Jerusalem video installation: An ongoing multimedia project co-directed by Prof. Dorit Naaman hopes to bring to life the diverse histories of homes in the Jerusalem neighbourhood of Qatamon. A team comprising professors and students from Queen's and Simon Fraser University will work closely with families displaced by the Israeli-Palestinian conflict. The project Qatamon in Colour will encourage families to recall their experiences for an interactive website and short videos which will then be projected onto the houses. See also a recent article in the Queen's Journal.
Department's new home: See live video of the construction site for the future Isabel Bader Centre for the Performing Arts. Opening is still scheduled for the fall of 2013.
Vernacular online: The website for Clarke Mackey's book Random Acts of Culture: Reclaiming Art and Community in the 21st Century is now live.
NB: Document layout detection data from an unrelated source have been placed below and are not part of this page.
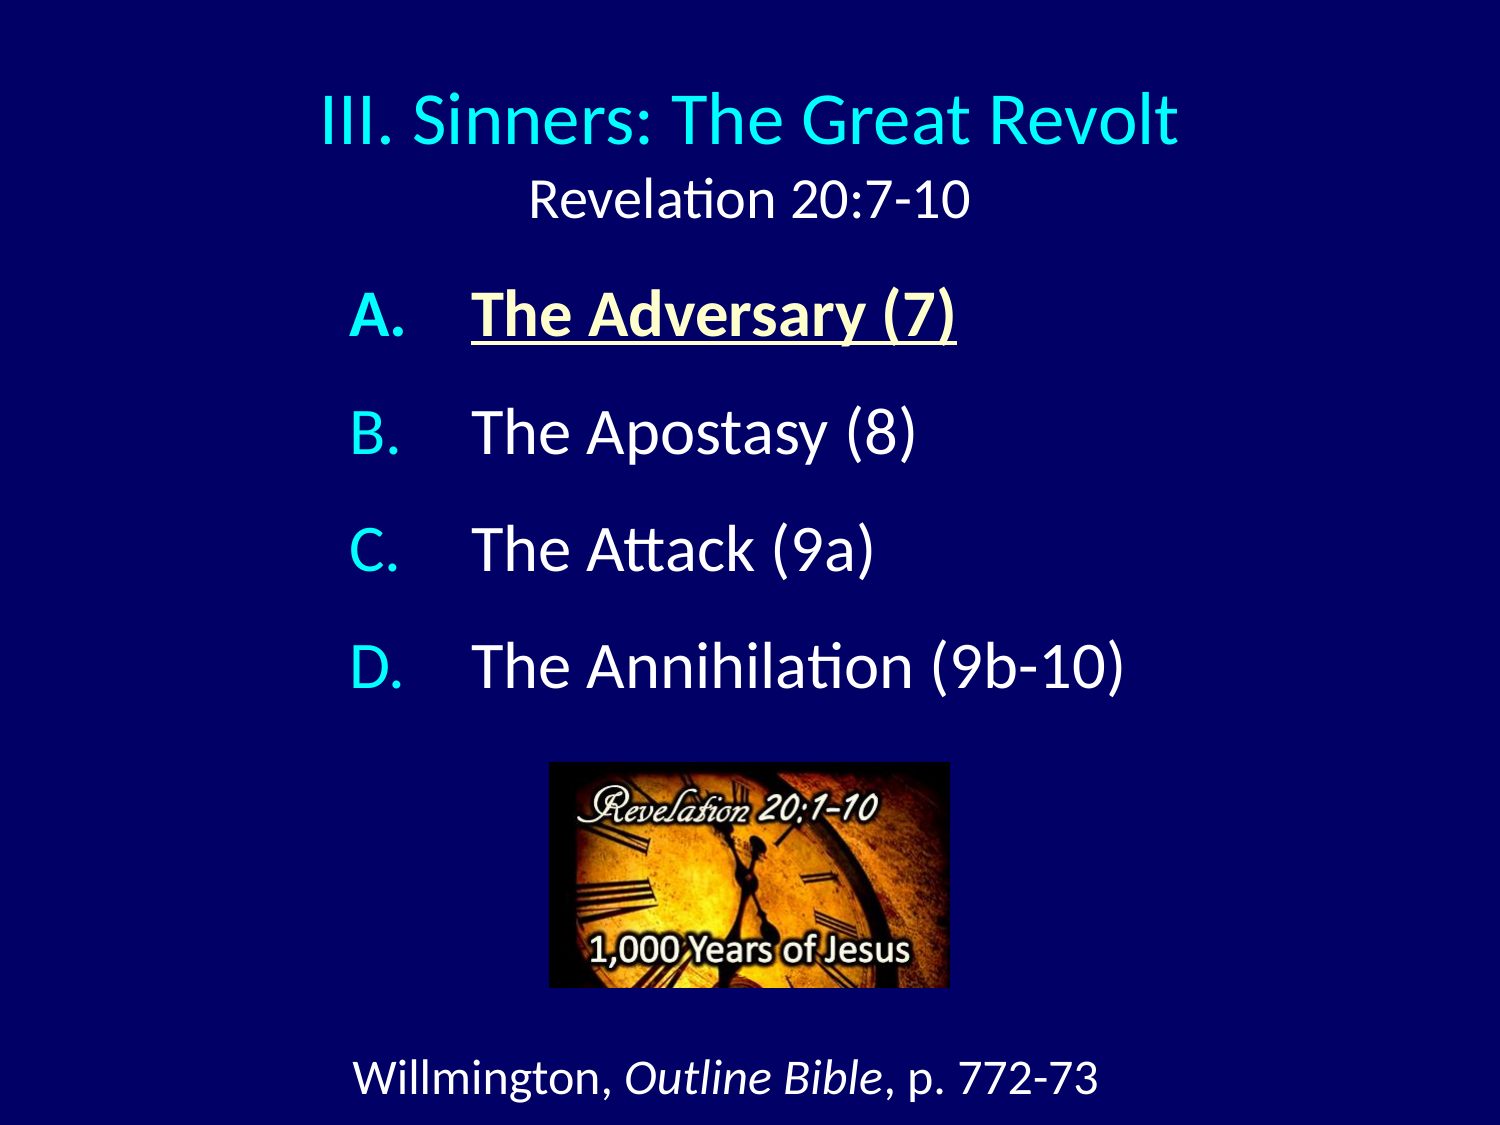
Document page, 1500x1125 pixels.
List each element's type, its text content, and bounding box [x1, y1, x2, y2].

text_box Willmington, Outline Bible, p. 772-73 [337, 1037, 1163, 1113]
list The Adversary (7) The Apostasy (8) The Attack (9a) The Annihilation (9b-10) [333, 263, 1167, 751]
text_box III. Sinners: The Great Revolt Revelation 20:7-10 [217, 37, 1282, 263]
picture [549, 762, 951, 988]
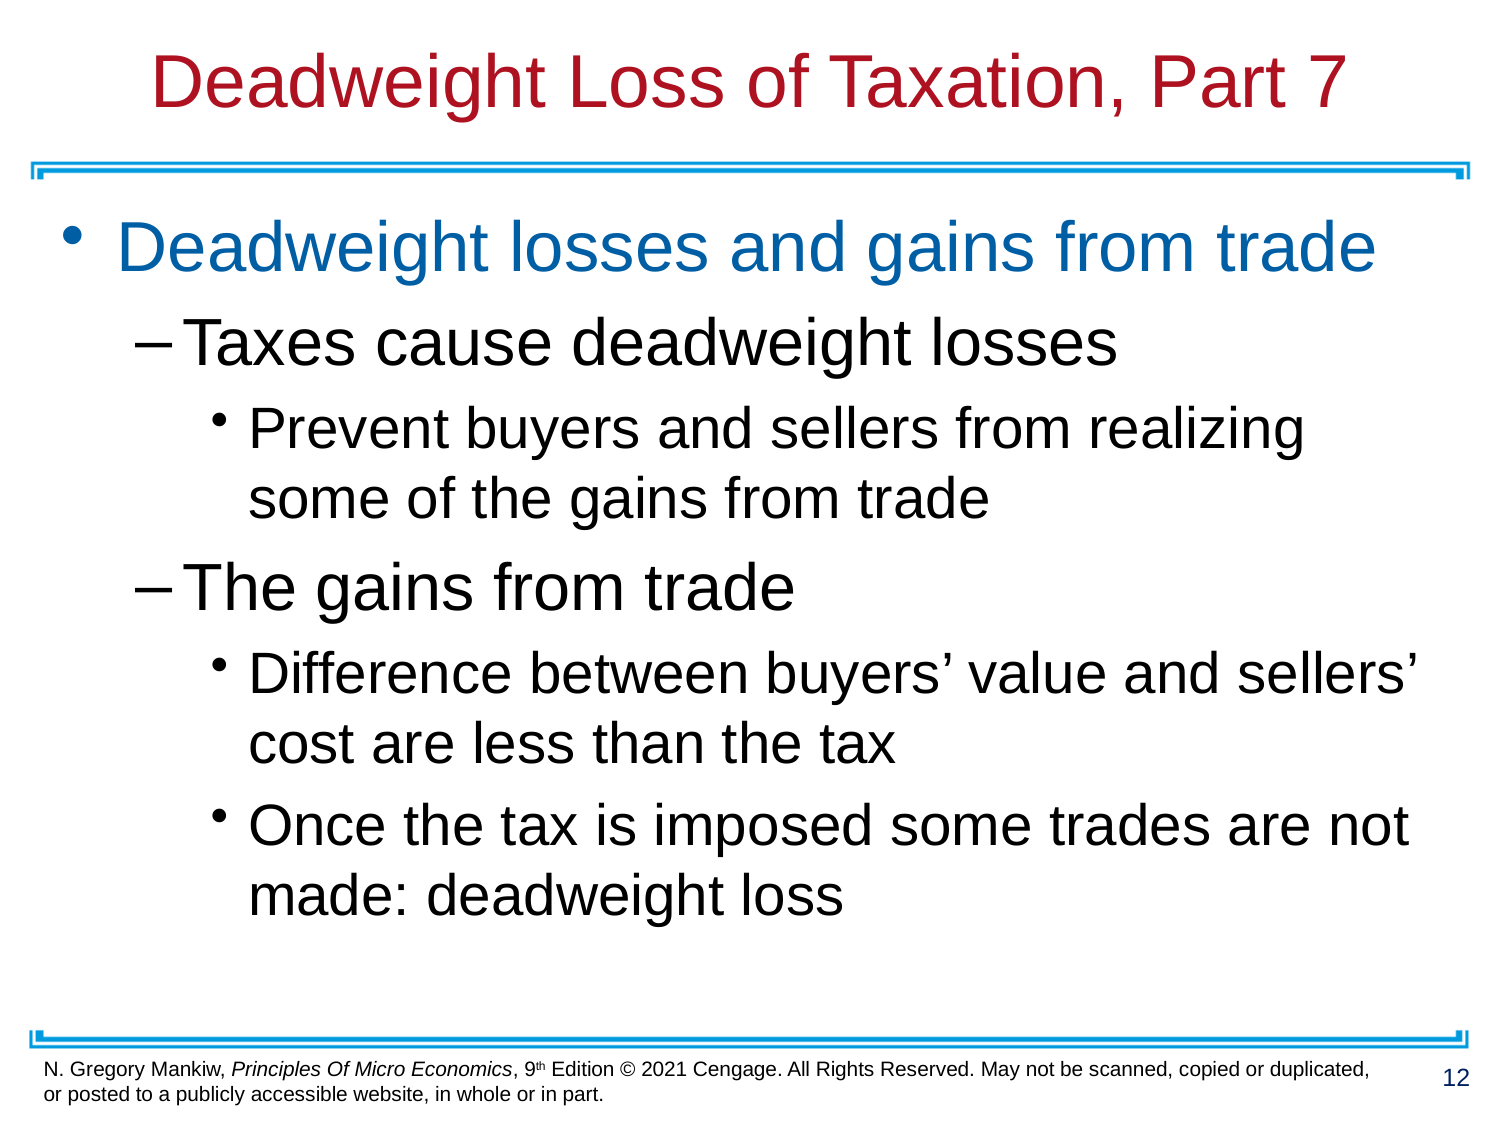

It makes available over thirty audio clips, half a dozen slide shows, numerous links, reviews, articles and other things directly related to the book.
Included are original audio interviews with cultural studies founder Raymond Williams, art educator Dorothy Medhurst, activist folksinger Pete Seeger, Dufferin Grove Park's Jutta Mason, radical thinker Ivan Illich, composer R. Murray Schafer, Welfare State founders John Fox and Sue Gill, anthropologist Stanley Diamond, musicologist Christopher Small and many others. There's also a blog where ongoing discussion about the book and new stories from the world of vernacular culture can be shared.
Peter Morris Memorial Scholarship: Established in memory of Peter Morris, Professor of Film Studies, this is one of several new Film and Media Funds to which we are inviting alumni and friends to donate.
Burke on Italian Cinema: Prof. Frank Burke reports, "I gave a lecture on Ermanno Olmi's Il Posto on August 6 at the TIFF Bell Lightbox, Toronto. The lecture and screening were sold out and generated four interviews including the National Post. Most exciting, I saw lots of former students! In June I signed a contract with Wiley-Blackwell to edit the Blackwell Companion to Italian Cinema. This will be a 600-page compilation of approximately 33 essays covering all major aspects of the subject. I also published a monograph-length essay on Fellini's commercials in the British journal The Italianist. A slightly different version was published in January in Italian in Cabiria: Studi di Cinema."